Around a thousand demonstrators gathered at Place Émilie-Gamelin in protest of the CAQ government's proposed ban on religious symbols.
Several community leaders and government officials spoke at the Sunday afternoon rally.
Then protesters marched through-out the streets of downtown Montreal.
Members of the Canadian Muslim Alliance, Montreal's board of Rabbis, the United Church of Canada, the Catholic and Anglican dioceses, the World Sikh Organization of Canada, and several others attended the event.
The rally has left the park, now on the streets of downtown Montreal. Close to a thousand people are marching down Rene-Levesque. They just passed the Berri intersection. #CJAD800 pic.twitter.com/Ev7yuO8tTH
— Saif Kaisar (@StaySaif) April 14, 2019
If adopted, Bill 21 would restrict government employees in positions of authority from wearing religious symbols while at work.
Among other jobs, it would affect teachers, police officers, judges, and Crown prosecutors.

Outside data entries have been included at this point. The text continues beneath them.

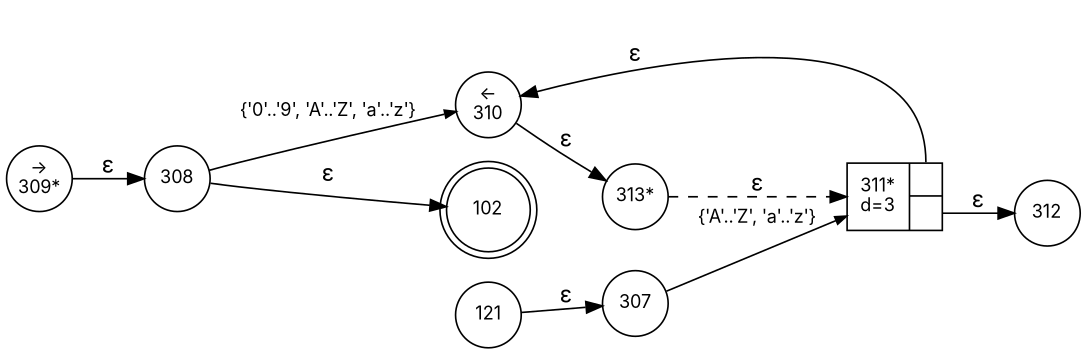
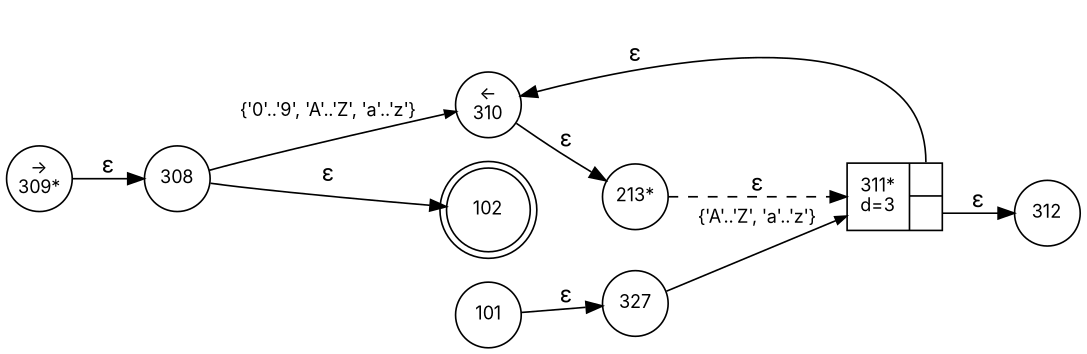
  digraph {
    fontname=Inter
    rankdir=LR
    node [fixedsize=true fontname=Inter fontsize=11 shape=circle peripheries=1]
    edge [fontname=Inter]
    n1 [label=102 shape=doublecircle width=.6 peripheries=""]
-   n2 [label=307 width=.55]
+   n2 [label=327 width=.55]
    n3 [fixedsize=false label="{311*\nd=3|{<p0>|<p1>}}" shape=record]
    n4 [label="&larr;\n310" width=.55]
    n5 [label=312 width=.55]
    n6 [label=308 width=.55]
-   n7 [label="313*" width=.55]
-   n8 [label=121 width=.55]
+   n7 [label="213*" width=.55]
+   n8 [label=101 width=.55]
    n9 [label="&rarr;\n309*" width=.55]
    n2 -> n3 [arrowhead=normal arrowsize=.7 fontsize=11 label="{'A'..'Z', 'a'..'z'}"]
    n3 -> n4 [label="&epsilon;" tailport=p0]
    n3 -> n5 [label="&epsilon;" tailport=p1]
    n4 -> n7 [label="&epsilon;"]
    n6 -> n1 [label="&epsilon;"]
    n6 -> n4 [arrowhead=normal arrowsize=.7 fontsize=11 label="{'0'..'9', 'A'..'Z', 'a'..'z'}"]
    n7 -> n3 [label="&epsilon;" style=dashed]
    n8 -> n2 [label="&epsilon;"]
    n9 -> n6 [label="&epsilon;"]
  }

A few hundred people at Place Émilie-Gamelin. Speakers are being cheered as they call for more tolerance from the Quebec government. They call Bill 21 racist, intolerant, and un-Canadian. One speaker says, "there is no white knight to save us. We have to save ourselves." #CJAD800 pic.twitter.com/URvnrzPYiN
— Saif Kaisar (@StaySaif) April 14, 2019
Anaise was among those demonstrating. She said Bill 21 is racist and Quebec Premier Francois Legault needs to rethink the proposed law.

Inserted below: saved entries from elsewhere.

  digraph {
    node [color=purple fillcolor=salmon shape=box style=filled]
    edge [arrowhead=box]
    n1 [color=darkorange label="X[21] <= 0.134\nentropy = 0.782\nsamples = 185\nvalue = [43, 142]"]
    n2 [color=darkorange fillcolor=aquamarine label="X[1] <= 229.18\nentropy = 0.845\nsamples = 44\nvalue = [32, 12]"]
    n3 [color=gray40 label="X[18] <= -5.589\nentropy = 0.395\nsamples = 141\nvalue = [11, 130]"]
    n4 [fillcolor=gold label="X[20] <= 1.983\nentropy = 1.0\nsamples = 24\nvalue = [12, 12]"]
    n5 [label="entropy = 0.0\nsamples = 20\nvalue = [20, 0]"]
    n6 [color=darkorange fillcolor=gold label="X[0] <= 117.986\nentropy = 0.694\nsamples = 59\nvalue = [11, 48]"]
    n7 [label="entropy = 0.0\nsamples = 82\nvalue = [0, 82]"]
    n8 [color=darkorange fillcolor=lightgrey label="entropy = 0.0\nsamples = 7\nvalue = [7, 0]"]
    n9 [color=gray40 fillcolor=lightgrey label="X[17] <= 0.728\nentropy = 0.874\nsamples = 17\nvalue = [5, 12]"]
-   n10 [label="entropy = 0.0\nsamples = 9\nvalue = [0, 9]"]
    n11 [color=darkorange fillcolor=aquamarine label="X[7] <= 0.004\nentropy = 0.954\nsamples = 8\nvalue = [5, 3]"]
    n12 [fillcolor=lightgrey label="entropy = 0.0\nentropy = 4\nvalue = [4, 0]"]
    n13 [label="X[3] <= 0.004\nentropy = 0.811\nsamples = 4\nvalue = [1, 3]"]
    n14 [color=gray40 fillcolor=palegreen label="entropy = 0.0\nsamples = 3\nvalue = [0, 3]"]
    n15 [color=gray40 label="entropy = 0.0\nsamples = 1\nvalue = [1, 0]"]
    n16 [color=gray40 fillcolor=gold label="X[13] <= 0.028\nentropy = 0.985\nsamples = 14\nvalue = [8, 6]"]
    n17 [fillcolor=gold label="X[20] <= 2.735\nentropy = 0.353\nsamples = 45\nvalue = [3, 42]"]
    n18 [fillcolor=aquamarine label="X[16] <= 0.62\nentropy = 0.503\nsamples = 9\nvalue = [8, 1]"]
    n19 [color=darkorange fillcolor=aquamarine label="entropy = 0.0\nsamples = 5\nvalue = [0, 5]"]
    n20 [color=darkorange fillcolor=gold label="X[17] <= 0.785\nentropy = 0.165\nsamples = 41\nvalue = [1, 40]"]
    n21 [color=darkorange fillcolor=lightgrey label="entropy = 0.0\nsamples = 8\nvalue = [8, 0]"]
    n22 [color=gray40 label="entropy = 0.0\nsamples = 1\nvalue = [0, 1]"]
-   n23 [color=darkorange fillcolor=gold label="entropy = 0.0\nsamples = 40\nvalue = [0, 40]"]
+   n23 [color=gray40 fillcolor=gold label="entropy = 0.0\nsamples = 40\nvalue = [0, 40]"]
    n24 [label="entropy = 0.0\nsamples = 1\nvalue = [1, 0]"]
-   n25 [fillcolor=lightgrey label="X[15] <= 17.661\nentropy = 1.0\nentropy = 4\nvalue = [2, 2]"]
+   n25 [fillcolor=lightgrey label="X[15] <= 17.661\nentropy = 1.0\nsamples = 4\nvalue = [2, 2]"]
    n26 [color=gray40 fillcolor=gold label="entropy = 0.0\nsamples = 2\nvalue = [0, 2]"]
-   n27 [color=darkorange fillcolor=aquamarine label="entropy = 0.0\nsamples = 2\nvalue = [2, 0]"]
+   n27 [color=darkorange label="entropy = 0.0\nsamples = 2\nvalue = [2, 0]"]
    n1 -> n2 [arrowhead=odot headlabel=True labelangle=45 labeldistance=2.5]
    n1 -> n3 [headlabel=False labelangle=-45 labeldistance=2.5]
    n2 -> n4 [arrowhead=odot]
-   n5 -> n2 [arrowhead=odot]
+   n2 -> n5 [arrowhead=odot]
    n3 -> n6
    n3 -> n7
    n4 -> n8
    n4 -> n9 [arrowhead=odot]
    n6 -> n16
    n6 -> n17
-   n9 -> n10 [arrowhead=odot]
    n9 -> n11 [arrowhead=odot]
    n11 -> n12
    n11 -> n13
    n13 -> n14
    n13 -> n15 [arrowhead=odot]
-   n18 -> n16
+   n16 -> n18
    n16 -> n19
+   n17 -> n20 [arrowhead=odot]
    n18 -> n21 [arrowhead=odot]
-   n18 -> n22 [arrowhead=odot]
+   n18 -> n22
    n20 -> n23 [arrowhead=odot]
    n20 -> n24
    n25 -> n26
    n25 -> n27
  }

"I know he is saying it's not [racist], but it is racism. It's pure Islamophobia.
Charles Taylor is a philosopher who co-authored a 2008 report on reasonable accommodations for minorities in Quebec.

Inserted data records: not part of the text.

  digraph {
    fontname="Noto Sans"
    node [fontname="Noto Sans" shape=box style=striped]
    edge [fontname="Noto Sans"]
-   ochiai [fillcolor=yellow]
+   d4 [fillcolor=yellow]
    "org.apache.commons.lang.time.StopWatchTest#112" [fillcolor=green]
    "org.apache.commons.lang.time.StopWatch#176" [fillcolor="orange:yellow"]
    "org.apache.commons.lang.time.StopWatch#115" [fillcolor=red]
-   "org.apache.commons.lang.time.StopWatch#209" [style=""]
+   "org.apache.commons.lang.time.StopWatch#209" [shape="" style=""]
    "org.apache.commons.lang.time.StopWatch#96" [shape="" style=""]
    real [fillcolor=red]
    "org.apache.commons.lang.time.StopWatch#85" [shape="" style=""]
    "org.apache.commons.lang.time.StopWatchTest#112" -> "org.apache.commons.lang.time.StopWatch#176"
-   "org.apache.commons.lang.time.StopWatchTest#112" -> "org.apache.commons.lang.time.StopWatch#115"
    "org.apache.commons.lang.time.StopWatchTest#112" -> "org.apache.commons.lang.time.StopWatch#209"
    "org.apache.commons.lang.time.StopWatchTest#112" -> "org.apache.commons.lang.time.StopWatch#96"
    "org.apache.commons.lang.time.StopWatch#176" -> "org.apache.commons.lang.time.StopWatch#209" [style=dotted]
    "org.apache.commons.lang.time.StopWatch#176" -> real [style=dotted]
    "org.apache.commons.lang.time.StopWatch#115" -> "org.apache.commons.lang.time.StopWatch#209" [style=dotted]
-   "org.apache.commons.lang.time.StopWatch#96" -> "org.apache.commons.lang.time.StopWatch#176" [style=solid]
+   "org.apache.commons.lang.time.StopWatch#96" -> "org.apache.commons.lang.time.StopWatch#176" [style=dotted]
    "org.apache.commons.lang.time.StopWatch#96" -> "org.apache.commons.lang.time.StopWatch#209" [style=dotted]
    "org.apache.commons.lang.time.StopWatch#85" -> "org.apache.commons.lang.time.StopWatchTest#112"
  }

"We basically didn't believe that secularism involves denying people's rights," he said at the rally. "This bill is trying to translate secularism into saying to certain people 'You can't have certain jobs or careers,' and that's absolutely unacceptable."
https://twitter.com/StaySaif/status/1117536895557353476
The Canadian Muslim Alliance organized the event.
Their Facebook event page reads, "All Quebecers of conscience are encouraged to attend and stand in solidarity with those who will be directly affected by Bill 21, if it's implemented."
"There is no white knight who will save us. To quote Alice Walker, we are the ones we have been waiting for," said a speaker at the rally.